The City is reporting contact tracing numbers again, and the numbers are not inspiring. Only 74 percent of positive cases, and 77 percent of named contacts have been reached over the two weeks ending August 8.
The numbers today give us a mixed picture today of where we’re at. Positivity rates are going down, while hospitalizations rise.
HiGeorge, a data visualization startup, developed some new visualizations for Mission Local, which we will be using and fine-tuning in the days to come.
Another 11 positive cases were added to the Mission, bringing us to 1104 total cases. Yesterday I incorrectly reported that the area surrounding Dolores Park has the lowest number of cases per 10,000 residents. Wrong. That area is in the Castro.
The seven-day average of daily cases for the week ending August 6 was 89. This is the first time in a month that the average daily case number has fallen below 90. Still far too high (the red zone), and that figure will probably rise given the late reporting of test results.
A reader points out that although San Francisco has a lower number of deaths than the adjacent counties, the case anddeath figures are based on residency, not where the virus was contracted. Given the number of “essential workers” who come to SF daily for work, he raises a good point.

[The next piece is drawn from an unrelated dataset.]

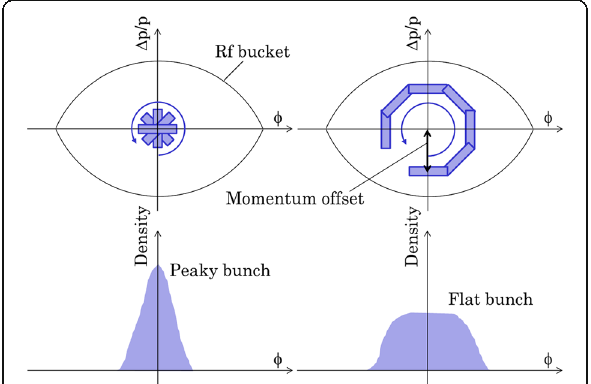
Fig. 15 Schematic diagram of the longitudinal motion for the multiturn injection process without (left) and with (right) a momentum offset, where the boxes represent the injection bunch train from the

For the week ending August 6, the seven-day rolling average positivity rate fell below 3 percent for the first time since July 4. Definitely a good sign.
In the four days from August 7 to August 11, Covid positive patients (confirmed and suspected) went from 91 to 117. As the chart indicates, most of the increase comes from Acute Care admissions. DPH reports a diminished hospital capacity, with 74 ICU beds, and 341 Acute Care beds available as of August 11. Definitely not a good sign.
With our local R number still hovering close to 1, the virus continues its spread.